--- Listed records Enclosed Below ---
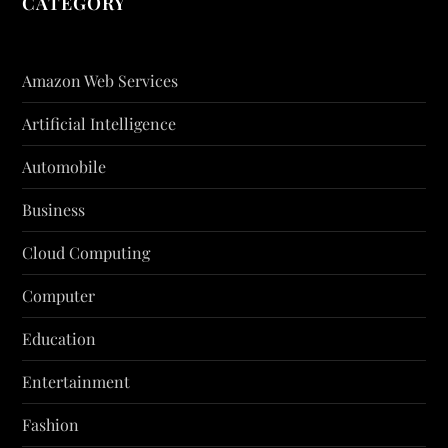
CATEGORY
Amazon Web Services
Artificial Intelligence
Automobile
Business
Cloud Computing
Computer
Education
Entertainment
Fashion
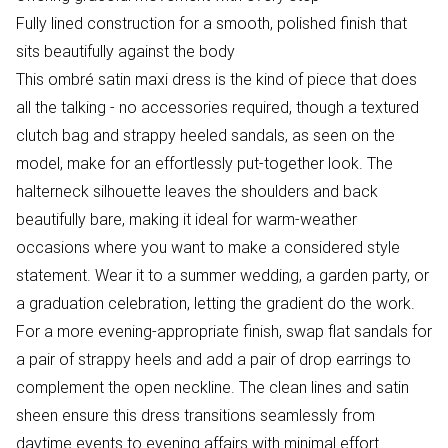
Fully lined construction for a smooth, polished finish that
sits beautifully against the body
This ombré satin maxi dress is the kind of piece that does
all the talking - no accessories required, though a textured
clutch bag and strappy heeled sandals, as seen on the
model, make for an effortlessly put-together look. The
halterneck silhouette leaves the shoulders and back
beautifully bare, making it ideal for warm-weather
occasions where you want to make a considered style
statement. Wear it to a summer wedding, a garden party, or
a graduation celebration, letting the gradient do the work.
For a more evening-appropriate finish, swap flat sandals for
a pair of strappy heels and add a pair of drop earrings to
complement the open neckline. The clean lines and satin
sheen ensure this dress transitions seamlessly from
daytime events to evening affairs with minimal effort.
--- End of Enclosed Listed records ---
--- Listed records Enclosed Below ---
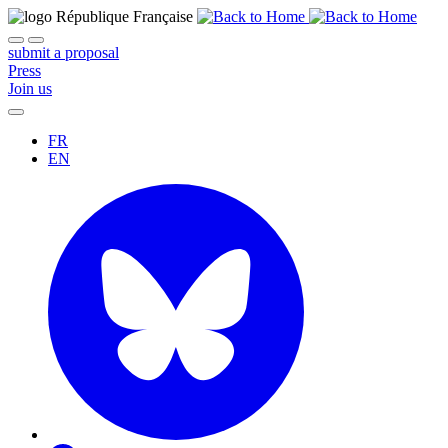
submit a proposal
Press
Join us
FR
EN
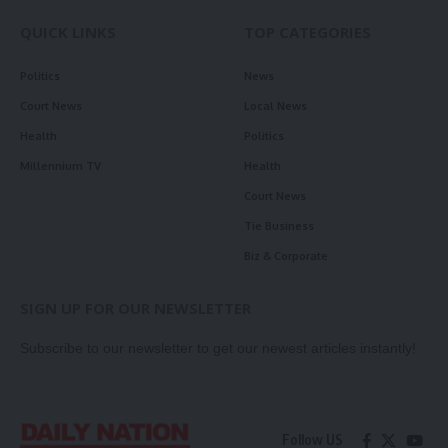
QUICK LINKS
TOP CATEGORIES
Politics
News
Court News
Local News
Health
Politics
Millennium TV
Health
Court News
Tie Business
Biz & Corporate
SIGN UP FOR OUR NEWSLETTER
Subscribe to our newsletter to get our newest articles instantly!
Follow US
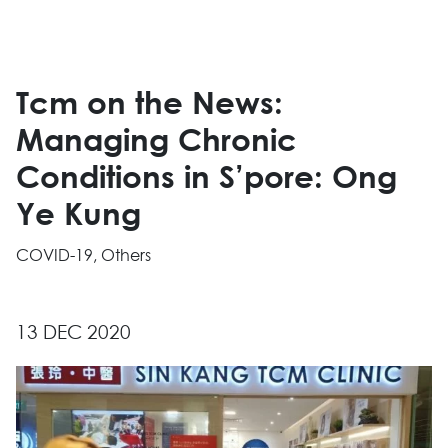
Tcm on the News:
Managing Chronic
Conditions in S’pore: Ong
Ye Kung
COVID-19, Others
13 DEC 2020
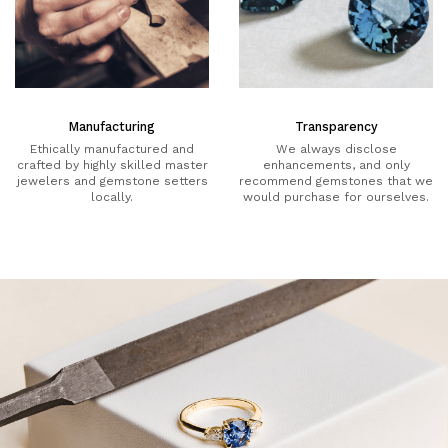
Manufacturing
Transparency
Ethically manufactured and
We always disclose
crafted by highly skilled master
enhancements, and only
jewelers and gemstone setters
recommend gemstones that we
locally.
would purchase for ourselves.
--- End of Enclosed Listed records ---
- _The task_: Search the entries for the string "satin". Copy every line that has it.

- _Your solution_:
This ombré satin maxi dress is the kind of piece that does
complement the open neckline. The clean lines and satin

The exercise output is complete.